В городе давно уже трепыхали на ветру красные кумачовые флаги. Белых прогнали, и советская власть установилась прочно. Брат хозяина уехал куда-то, — соседи его ненавидели и называли деникинским прихвостнем и шкурой.
От отца лак и не было никаких известий. Мама продолжала ожесточенно работать, но от волнения у нее очень рано пропало молоко. Чтобы Севочка не голодал, мама устроила его в детские ясли: его туда не носили, но няня ходила за его порцией, молока. Однажды, когда няня оказалась слишком занятой, послали Машу.
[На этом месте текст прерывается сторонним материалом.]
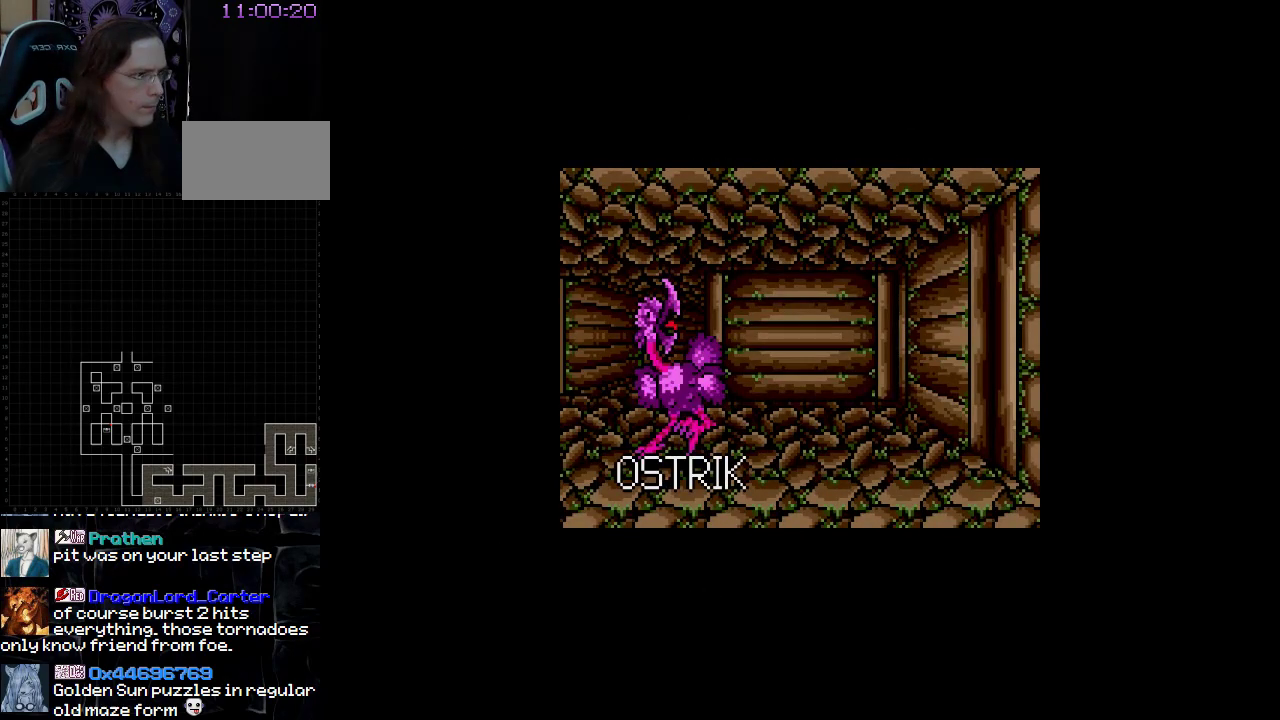
{"buttons": [], "events": []}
Маша хорошо знала, где помещаются ясли: это был дом какого-то бывшего богача. Богач удрал в Крым вместе с белыми, а дом советская власть отдала детям. На улицу выходила красивая ограда из чугунных прутьев. За оградой был садик, в глубине которого стоял дом.
Маша несла в руке голубой эмалированный кувшин. Был полдень, на заводе «Бавария» загудел гудок на обед. Мощное гудение стояло в воздухе, как будто исходило оно не из далекой заводской трубы, а из этих домов, из красивой чугунной ограды. Маша даже прислушалась: чугунные прутья звенели, как струны гитары. Казалось, они слегка дрожат от напряжения.
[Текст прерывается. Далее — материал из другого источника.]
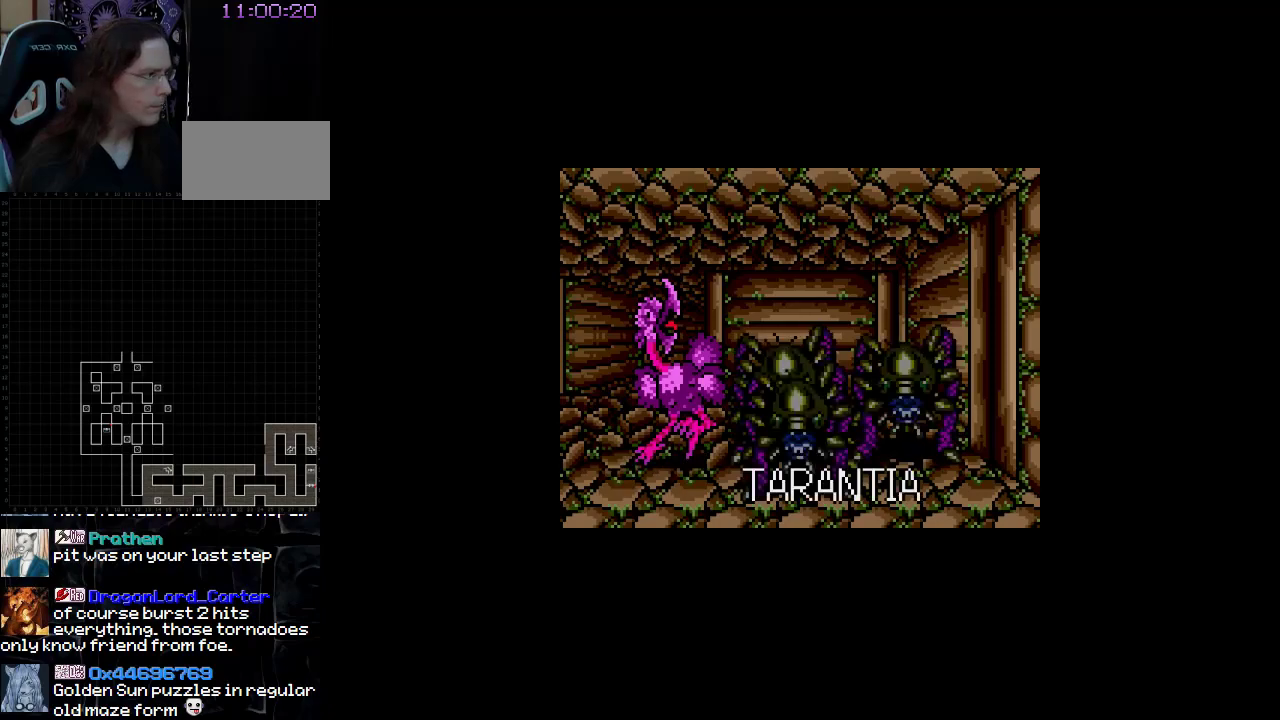
{"buttons": [], "events": []}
Вот и ворота. На них тоже чугунная решетка: одна половина закреплена неподвижно, другая полуоткрыта.
Маша подошла поближе, собираясь войти. Раздался лай. К воротам бежали три пса, — две огромные мохнатые дворняги и одна маленькая — коротконожка. В розовых пастях блестели белые острые клыки. Собаки лаяли, вытягивая морды в сторону, будто рассказывая кому-то, стоящему сбоку, о непрошенной посетительнице.
Маша испугалась. Собаки были почти-что с нее ростом и казались настоящими львами. На секунду она приостановила шаг. И вспомнила: а как та девушка, привязанная к столбу, о которой она читала недавно в книжке с оторванной обложкой? Не испугалась ведь. Надо быть героем и не бояться смерти, Севе нужно молоко. Кроме того, кто-то говорил, что от собак никогда нельзя убегать, надо смело идти на них.
Маша подумала: «Хорошо бы сейчас запеть „Старый муж, грозный муж, режь меня, жги меня” и с песней пойти вперед». Но запеть никак не удавалось, язык не слушался. Маша изобразила на лице презрение, сделала шаг, второй… Собаки были рядом, но лаяли уже вяло, неохотно, словно разочаровались, увидя маленькую девчонку. А потом они разбежались, каждая по своим делам.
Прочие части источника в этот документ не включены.